The World Health Organization and the West Africa nations hit hardest by deadly Ebola will pump $100 million into an intensified effort against the disease that will deploy several hundred more health workers in the region.
The $100 million campaign, which both Liberia and Sierra Leone are supporting, “emphasizes the importance of surveillance, particularly in border areas, of risk assessments and of laboratory-based diagnostic testing of suspected cases,” Chan said in the statement. She also cited the need to better protect health workers from infection.
The WHO now has more about 120 staff in the region, according to the statement. They are seeking doctors, nurses, epidemiologists, social mobilization experts, logisticians and data managers to support that group, the group said. Chan plans to meet today in Guinea with presidents of the nations affected by the outbreak.
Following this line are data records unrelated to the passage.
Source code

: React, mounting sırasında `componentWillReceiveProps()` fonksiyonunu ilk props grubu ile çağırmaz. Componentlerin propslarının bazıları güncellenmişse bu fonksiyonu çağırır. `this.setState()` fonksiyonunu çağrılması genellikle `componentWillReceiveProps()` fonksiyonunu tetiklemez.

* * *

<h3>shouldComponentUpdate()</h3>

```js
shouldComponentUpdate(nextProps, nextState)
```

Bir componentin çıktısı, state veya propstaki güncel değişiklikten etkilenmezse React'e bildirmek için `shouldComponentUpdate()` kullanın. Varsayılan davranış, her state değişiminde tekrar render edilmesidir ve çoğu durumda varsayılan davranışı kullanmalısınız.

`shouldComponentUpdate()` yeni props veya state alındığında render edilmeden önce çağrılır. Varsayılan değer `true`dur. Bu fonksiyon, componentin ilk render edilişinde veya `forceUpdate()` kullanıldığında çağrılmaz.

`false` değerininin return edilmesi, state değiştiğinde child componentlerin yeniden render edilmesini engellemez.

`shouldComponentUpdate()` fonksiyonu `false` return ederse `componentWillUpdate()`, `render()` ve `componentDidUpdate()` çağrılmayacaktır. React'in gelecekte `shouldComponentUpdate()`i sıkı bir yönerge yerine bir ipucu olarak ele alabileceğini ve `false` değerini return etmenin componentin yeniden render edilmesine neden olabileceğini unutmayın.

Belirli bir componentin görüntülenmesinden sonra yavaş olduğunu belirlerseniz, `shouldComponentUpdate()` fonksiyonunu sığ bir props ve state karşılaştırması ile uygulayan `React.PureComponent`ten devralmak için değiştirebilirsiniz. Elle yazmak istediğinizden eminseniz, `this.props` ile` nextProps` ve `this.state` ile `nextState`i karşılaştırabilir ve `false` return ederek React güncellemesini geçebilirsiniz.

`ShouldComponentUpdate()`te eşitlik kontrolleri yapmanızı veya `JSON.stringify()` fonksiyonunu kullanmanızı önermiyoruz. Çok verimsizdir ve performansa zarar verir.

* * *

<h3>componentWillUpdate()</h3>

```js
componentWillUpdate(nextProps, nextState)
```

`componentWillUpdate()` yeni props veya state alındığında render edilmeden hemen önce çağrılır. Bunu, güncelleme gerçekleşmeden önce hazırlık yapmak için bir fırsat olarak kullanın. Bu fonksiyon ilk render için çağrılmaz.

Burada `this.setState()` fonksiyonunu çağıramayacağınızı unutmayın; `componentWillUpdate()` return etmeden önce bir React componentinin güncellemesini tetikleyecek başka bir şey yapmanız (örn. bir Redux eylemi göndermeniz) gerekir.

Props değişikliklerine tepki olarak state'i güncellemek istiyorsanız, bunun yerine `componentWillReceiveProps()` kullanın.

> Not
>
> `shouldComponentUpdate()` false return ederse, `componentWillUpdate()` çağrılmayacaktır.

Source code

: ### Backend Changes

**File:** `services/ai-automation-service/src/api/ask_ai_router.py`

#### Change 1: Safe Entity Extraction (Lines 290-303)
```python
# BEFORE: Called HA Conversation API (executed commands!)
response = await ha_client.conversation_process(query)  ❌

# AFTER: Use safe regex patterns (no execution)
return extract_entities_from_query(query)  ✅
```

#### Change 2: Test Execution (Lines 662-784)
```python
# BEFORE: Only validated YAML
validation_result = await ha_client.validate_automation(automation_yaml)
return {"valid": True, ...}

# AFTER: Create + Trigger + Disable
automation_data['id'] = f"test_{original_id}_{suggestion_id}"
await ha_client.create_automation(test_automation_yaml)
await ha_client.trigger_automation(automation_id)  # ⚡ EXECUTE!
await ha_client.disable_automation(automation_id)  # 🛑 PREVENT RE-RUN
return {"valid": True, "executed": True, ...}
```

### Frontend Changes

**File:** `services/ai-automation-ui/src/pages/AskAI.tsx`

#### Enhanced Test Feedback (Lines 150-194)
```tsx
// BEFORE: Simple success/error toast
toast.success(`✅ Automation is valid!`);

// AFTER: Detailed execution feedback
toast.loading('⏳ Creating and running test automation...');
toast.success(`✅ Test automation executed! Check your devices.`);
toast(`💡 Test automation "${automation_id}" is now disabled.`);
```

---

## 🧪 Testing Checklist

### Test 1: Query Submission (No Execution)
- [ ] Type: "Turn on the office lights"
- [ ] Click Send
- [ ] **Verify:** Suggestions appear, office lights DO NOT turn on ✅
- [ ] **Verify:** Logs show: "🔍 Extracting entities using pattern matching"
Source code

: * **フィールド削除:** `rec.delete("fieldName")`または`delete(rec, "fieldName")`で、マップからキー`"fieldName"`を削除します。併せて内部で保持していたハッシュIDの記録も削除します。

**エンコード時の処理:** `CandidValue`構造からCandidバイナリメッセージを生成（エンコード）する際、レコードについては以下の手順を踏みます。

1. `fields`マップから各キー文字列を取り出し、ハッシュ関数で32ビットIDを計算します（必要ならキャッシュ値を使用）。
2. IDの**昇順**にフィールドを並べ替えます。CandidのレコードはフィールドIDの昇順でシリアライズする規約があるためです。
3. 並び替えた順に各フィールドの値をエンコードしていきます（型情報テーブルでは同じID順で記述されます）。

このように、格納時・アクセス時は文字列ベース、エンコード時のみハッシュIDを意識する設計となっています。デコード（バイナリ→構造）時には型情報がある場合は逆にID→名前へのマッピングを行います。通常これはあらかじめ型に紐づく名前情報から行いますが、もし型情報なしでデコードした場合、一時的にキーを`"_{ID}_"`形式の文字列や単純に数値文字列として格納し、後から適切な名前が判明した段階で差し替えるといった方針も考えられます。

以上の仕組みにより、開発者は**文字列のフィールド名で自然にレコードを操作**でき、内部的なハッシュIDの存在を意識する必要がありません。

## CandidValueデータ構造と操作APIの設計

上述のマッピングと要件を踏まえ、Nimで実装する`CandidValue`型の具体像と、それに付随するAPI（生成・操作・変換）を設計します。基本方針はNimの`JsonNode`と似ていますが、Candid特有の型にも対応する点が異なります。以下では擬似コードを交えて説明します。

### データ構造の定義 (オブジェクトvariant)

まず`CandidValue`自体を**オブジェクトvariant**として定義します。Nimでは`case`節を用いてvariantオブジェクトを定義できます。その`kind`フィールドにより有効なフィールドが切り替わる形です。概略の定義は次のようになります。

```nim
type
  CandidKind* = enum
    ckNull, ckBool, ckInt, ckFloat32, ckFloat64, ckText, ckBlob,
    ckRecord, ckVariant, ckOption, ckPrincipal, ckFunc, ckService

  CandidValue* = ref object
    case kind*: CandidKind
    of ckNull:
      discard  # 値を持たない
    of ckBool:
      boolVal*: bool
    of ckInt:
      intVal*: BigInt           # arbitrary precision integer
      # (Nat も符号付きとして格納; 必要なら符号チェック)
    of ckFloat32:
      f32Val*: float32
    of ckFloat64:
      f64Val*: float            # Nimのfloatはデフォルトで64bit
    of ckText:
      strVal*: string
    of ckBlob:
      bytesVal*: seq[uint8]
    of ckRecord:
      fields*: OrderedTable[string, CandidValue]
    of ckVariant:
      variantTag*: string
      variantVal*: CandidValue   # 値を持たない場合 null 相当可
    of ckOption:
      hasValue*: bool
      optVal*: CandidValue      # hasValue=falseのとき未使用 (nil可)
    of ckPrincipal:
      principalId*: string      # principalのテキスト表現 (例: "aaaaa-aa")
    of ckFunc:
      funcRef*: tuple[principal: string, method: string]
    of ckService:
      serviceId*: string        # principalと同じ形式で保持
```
While aid groups punched up their efforts in West Africa, a patient infected with the virus that has killed 729 people is expected to be transferred from that region to the U.S. for treatment at Emory University Hospital in Atlanta, the hospital said yesterday in a statement. The facility, one of only four set up in collaboration with the U.S. Centers for Disease Control and Prevention to deal with highly infectious diseases, declined to identify the patient, citing privacy concerns.
At the same time, two American aid workers identified as being infected with Ebola have been receiving treatment over the past week in Monrovia, Liberia’s capital. They include Kent Brantly, a doctor, and Nancy Writebol, an aid worker.